_What the exercise asks_
Starting with the line that contains "Ospitato all’interno dell’enorme complesso", repeat exactly every line through the last one in the records below, and leave out the pictures.

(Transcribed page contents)
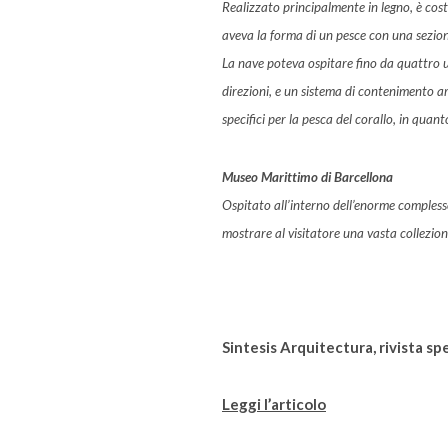
Realizzato principalmente in legno, è cost
aveva la forma di un pesce con una sezion
La nave poteva ospitare fino da quattro u
direzioni, e un sistema di contenimento ar
specifici per la pesca del corallo, in quan
Museo Marittimo di Barcellona
Ospitato all’interno dell’enorme complesso
mostrare al visitatore una vasta collezion
Sintesis Arquitectura, rivista sp
Leggi l’articolo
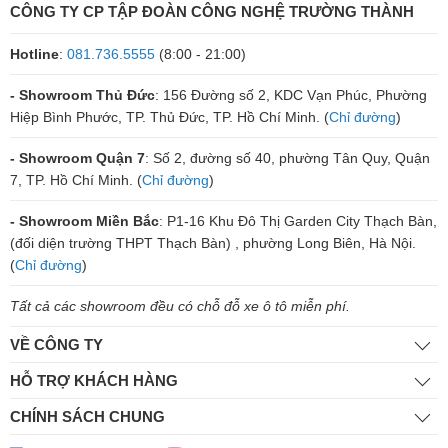
CÔNG TY CP TẬP ĐOÀN CÔNG NGHỆ TRƯỜNG THÀNH
Hotline
:
081.736.5555
(8:00 - 21:00)
- Showroom Thủ Đức
: 156 Đường số 2, KDC Vạn Phúc, Phường
Hiệp Bình Phước, TP. Thủ Đức, TP. Hồ Chí Minh. (
Chỉ đường
)
- Showroom Quận 7
: Số 2, đường số 40, phường Tân Quy, Quận
7, TP. Hồ Chí Minh. (
Chỉ đường
)
- Showroom Miền Bắc
: P1-16 Khu Đô Thị Garden City Thạch Bàn,
(đối diện trường THPT Thạch Bàn) , phường Long Biên, Hà Nội.
(
Chỉ đường
)
Tất cả các showroom đều có chỗ đỗ xe ô tô miễn phí.
VỀ CÔNG TY
HỖ TRỢ KHÁCH HÀNG
CHÍNH SÁCH CHUNG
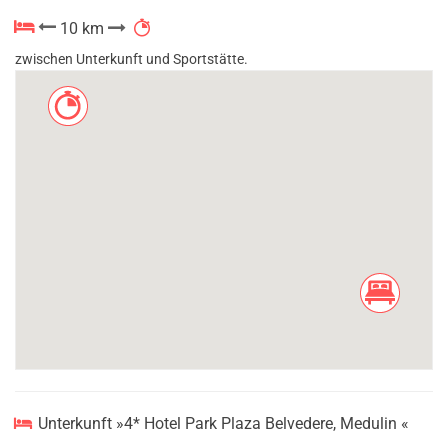
10 km
zwischen Unterkunft und Sportstätte.
Unterkunft »4* Hotel Park Plaza Belvedere, Medulin «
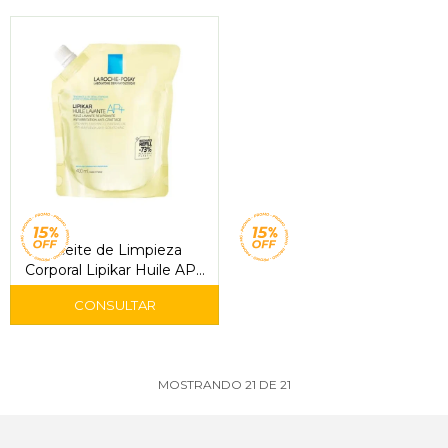
Aceite de Limpieza
Corporal Lipikar Huile AP+
400 ml Refill – La Roche-
Posay
MOSTRANDO
21
DE
21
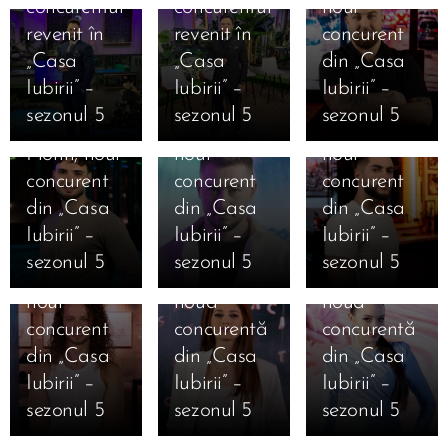
concurentul
concurentul
noul
revenit în
revenit în
concurent
12.01.2026
12.01.2026
„Casa
„Casa
din „Casa
Cine este
Cine este
12.01.2026
Iubirii” –
Iubirii” –
Iubirii” –
Cine este
Alexandru
Iosif
sezonul 5
sezonul 5
sezonul 5
Valentin
Punga,
Ciolan,
Florin, noul
noul
noul
11.01.2026
12.01.2026
concurent
concurent
concurent
Marea
Cine este
12.01.2026
12.01.2026
din „Casa
din „Casa
din „Casa
Finală
Cine este
Cine este
Ana
Iubirii” –
Iubirii” –
Iubirii” –
Casa Iubirii
Mihai
Alexandra
Cristiana
sezonul 5
sezonul 5
sezonul 5
– Andreea
Mărginean,
Geamănu,
Bălăuca,
12.01.2026
Mantea
noul
noua
noua
Cine este
dezvăluie
concurent
concurentă
concurentă
Daniela
12.01.2026
12.01.2026
în premieră
din „Casa
din „Casa
din „Casa
11.01.2026
Cine este
Cine este
Ioana
Mesajele
absolută
Iubirii” –
Iubirii” –
Iubirii” –
Jaqueline
Carolina
Camelia
câștigătorilor
pentru un
sezonul 5
sezonul 5
sezonul 5
Beatrice
Caramanută,
Nistor,
și
reality-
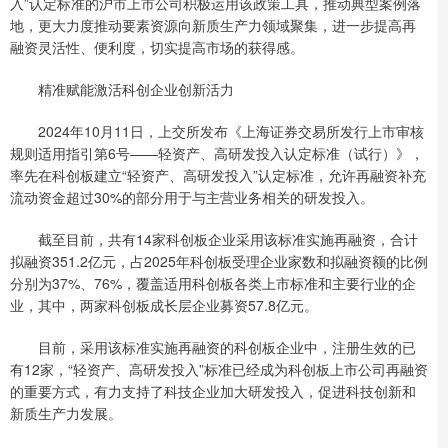
入”认定标准的沪市上市公司积极运用该政策工具，推动典型案例落
地，更大力度推动要素资源向新质生产力领域聚集，进一步提高再
融资灵活性、便利度，切实提高市场的获得感。
精准赋能激活科创企业创新活力
2024年10月11日，上交所发布《上海证券交易所发行上市审核
规则适用指引第6号——轻资产、高研发投入认定标准（试行）》，
率先在科创板建立“轻资产、高研发投入”认定标准，允许再融资补充
流动资金超过30%的部分用于与主营业务相关的研发投入。
截至目前，共有14家科创板企业采用该标准实施再融资，合计
拟融资351.2亿元，占2025年科创板受理企业家数和拟融资额的比例
分别为37%、76%，覆盖适用科创板各类上市标准和主要行业的企
业，其中，两家科创板成长层企业募资57.8亿元。
目前，采用该标准实施再融资的科创板企业中，注册生效的已
有12家，“轻资产、高研发投入”标准已经成为科创板上市公司再融资
的重要方式，有力支持了科技企业加大研发投入，促进科技创新和
新质生产力发展。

_Answer section_
Ospitato all’interno dell’enorme complesso
mostrare al visitatore una vasta collezion
Sintesis Arquitectura, rivista sp
Leggi l’articolo
CÔNG TY CP TẬP ĐOÀN CÔNG NGHỆ TRƯỜNG THÀNH
Hotline
:
081.736.5555
(8:00 - 21:00)
- Showroom Thủ Đức
: 156 Đường số 2, KDC Vạn Phúc, Phường
Hiệp Bình Phước, TP. Thủ Đức, TP. Hồ Chí Minh. (
Chỉ đường
)
- Showroom Quận 7
: Số 2, đường số 40, phường Tân Quy, Quận
7, TP. Hồ Chí Minh. (
Chỉ đường
)
- Showroom Miền Bắc
: P1-16 Khu Đô Thị Garden City Thạch Bàn,
(đối diện trường THPT Thạch Bàn) , phường Long Biên, Hà Nội.
(
Chỉ đường
)
Tất cả các showroom đều có chỗ đỗ xe ô tô miễn phí.
VỀ CÔNG TY
HỖ TRỢ KHÁCH HÀNG
CHÍNH SÁCH CHUNG
10 km
zwischen Unterkunft und Sportstätte.
Unterkunft »4* Hotel Park Plaza Belvedere, Medulin «
Aceite de Limpieza
Corporal Lipikar Huile AP+
400 ml Refill – La Roche-
Posay
MOSTRANDO
21
DE
21
concurentul
concurentul
noul
revenit în
revenit în
concurent
12.01.2026
12.01.2026
„Casa
„Casa
din „Casa
Cine este
Cine este
12.01.2026
Iubirii” –
Iubirii” –
Iubirii” –
Cine este
Alexandru
Iosif
sezonul 5
sezonul 5
sezonul 5
Valentin
Punga,
Ciolan,
Florin, noul
noul
noul
11.01.2026
12.01.2026
concurent
concurent
concurent
Marea
Cine este
12.01.2026
12.01.2026
din „Casa
din „Casa
din „Casa
Finală
Cine este
Cine este
Ana
Iubirii” –
Iubirii” –
Iubirii” –
Casa Iubirii
Mihai
Alexandra
Cristiana
sezonul 5
sezonul 5
sezonul 5
– Andreea
Mărginean,
Geamănu,
Bălăuca,
12.01.2026
Mantea
noul
noua
noua
Cine este
dezvăluie
concurent
concurentă
concurentă
Daniela
12.01.2026
12.01.2026
în premieră
din „Casa
din „Casa
din „Casa
11.01.2026
Cine este
Cine este
Ioana
Mesajele
absolută
Iubirii” –
Iubirii” –
Iubirii” –
Jaqueline
Carolina
Camelia
câștigătorilor
pentru un
sezonul 5
sezonul 5
sezonul 5
Beatrice
Caramanută,
Nistor,
și
reality-
入”认定标准的沪市上市公司积极运用该政策工具，推动典型案例落
地，更大力度推动要素资源向新质生产力领域聚集，进一步提高再
融资灵活性、便利度，切实提高市场的获得感。
精准赋能激活科创企业创新活力
2024年10月11日，上交所发布《上海证券交易所发行上市审核
规则适用指引第6号——轻资产、高研发投入认定标准（试行）》，
率先在科创板建立“轻资产、高研发投入”认定标准，允许再融资补充
流动资金超过30%的部分用于与主营业务相关的研发投入。
截至目前，共有14家科创板企业采用该标准实施再融资，合计
拟融资351.2亿元，占2025年科创板受理企业家数和拟融资额的比例
分别为37%、76%，覆盖适用科创板各类上市标准和主要行业的企
业，其中，两家科创板成长层企业募资57.8亿元。
目前，采用该标准实施再融资的科创板企业中，注册生效的已
有12家，“轻资产、高研发投入”标准已经成为科创板上市公司再融资
的重要方式，有力支持了科技企业加大研发投入，促进科技创新和
新质生产力发展。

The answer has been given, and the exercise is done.